- Born: 16 January 1946 Bedford, Bedfordshire, England
- Died: 2 August 1976 (aged 30) Notting Hill, London, England
- Occupations: Road manager; Sound engineer;
- Employer: Pink Floyd
- Spouses: ; Myfanwy Edwards-Roberts ​ ​(m. 1966; div. 1972)​ ; Patricia Deighton ​(m. 1976)​
- Children: Ben Watts; Naomi Watts;

= Peter Watts (manager) =

English road manager and sound engineer (1946–1976)

Peter Anthony Watts (16 January 1946 – 2 August 1976) was an English road manager and sound engineer who worked with rock band Pink Floyd.

==Early life==
Watts was born on 16 January 1946, in Bedford, Bedfordshire, England, the son of Jane Patricia Grace (née Rolt) and Anthony Watts. Watts had one older brother, Michael, and one younger sister, Patricia. Watts' mother remarried, to Anthony Daniells, in 1989.

==Career==
Watts was the road manager for Pretty Things before joining Pink Floyd as their first experienced road manager. Alongside fellow roadie Alan Styles, he appears on the rear cover of Pink Floyd's 1969 album Ummagumma, shown with the band's van and equipment laid out on a runway at Biggin Hill Airport, with the intention of replicating the "exploded" drawings of military aircraft and their payloads, which were popular at the time. On the 1973 album The Dark Side of the Moon, he contributed the repeated laughter on "Brain Damage", and was also heard in the album's overture, "Speak to Me". His second wife Patricia 'Puddie' Watts was responsible for the line about the "geezer" who was "cruisin' for a bruisin used in the segue between "Money" and "Us and Them", and the words "I never said I was frightened of dying." heard near the end of "The Great Gig in the Sky".

==Personal life==
In 1966, Watts married Myfanwy Edwards-Roberts, the daughter of a Welsh father and Australian mother, who was an antiques dealer and costume and set designer. They had two children, Ben (b. 1967; a photographer), and Naomi (b. 1968; an actress).
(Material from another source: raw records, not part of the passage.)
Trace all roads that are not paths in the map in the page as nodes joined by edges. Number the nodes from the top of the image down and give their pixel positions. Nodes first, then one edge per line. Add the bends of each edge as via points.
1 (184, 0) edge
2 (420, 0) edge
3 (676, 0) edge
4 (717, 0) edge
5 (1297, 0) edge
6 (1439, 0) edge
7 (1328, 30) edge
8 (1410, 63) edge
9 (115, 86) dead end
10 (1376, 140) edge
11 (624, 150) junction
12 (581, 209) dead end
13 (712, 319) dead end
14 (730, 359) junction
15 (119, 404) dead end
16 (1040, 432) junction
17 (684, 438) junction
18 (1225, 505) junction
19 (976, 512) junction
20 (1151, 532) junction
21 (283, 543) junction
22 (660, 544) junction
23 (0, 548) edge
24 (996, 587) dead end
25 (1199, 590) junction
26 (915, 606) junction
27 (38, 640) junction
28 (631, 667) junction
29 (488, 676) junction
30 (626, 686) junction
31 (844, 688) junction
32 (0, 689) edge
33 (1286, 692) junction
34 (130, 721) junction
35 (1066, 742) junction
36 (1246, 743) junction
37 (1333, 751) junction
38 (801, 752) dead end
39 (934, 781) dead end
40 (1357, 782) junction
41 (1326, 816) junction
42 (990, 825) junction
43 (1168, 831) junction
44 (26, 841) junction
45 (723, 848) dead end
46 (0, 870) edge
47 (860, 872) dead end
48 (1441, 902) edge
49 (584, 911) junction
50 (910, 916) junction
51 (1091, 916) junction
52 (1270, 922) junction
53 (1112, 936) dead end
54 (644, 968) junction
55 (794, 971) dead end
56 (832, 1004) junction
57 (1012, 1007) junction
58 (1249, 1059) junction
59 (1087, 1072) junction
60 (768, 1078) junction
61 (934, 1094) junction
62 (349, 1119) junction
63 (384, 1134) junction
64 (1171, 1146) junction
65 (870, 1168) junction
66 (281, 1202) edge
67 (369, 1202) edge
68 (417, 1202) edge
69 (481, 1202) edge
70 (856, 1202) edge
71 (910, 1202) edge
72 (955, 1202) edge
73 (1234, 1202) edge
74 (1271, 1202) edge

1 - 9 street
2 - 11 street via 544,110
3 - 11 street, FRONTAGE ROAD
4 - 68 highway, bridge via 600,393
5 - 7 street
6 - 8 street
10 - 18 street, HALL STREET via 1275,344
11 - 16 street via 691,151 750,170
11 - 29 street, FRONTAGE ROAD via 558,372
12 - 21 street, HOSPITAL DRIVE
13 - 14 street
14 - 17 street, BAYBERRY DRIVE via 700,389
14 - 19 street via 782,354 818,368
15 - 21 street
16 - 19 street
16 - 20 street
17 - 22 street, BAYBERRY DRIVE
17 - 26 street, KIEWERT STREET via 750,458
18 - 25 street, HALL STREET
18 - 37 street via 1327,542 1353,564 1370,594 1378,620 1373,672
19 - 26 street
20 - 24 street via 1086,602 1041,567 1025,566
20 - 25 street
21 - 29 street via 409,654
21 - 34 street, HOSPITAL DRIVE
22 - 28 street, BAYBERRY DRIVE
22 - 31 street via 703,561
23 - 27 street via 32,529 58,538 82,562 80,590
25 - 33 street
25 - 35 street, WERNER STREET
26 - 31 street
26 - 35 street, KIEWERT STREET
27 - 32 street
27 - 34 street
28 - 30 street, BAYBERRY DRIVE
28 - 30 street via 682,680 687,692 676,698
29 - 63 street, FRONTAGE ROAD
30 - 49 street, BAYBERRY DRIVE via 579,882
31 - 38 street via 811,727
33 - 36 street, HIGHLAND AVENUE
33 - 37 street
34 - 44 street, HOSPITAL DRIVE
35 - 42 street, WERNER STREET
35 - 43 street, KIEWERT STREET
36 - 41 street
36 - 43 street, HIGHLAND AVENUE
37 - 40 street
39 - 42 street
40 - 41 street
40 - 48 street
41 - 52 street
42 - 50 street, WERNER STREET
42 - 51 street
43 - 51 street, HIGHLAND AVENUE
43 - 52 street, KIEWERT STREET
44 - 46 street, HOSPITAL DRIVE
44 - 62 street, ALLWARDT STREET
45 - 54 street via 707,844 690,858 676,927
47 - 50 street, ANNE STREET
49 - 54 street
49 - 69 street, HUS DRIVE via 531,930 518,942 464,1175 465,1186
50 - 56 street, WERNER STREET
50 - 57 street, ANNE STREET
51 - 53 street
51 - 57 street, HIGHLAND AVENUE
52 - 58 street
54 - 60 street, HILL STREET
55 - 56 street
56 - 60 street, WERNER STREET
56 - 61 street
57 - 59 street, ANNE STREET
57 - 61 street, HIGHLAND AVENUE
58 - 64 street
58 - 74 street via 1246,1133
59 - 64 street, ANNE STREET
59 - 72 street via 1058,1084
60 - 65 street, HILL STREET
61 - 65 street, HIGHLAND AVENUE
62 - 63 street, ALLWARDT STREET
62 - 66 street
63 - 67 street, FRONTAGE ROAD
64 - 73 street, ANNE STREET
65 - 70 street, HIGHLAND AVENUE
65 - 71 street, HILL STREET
The couple divorced in 1972. After the divorce, the children were raised by their grandparents and their mother as she built a career.

Peter Watts left Pink Floyd's service in 1974. In 1976, he married Patricia Deighton, known as "Puddie", who can also be heard on The Dark Side of the Moon.

==Death==

In August 1976, Watts was found dead in a flat in Notting Hill, London, from a heroin overdose. After his death, Pink Floyd provided financial support to his two young children. The money allowed the family to move to Sydney, Australia, in 1982, where Edwards-Roberts became part of a burgeoning film industry.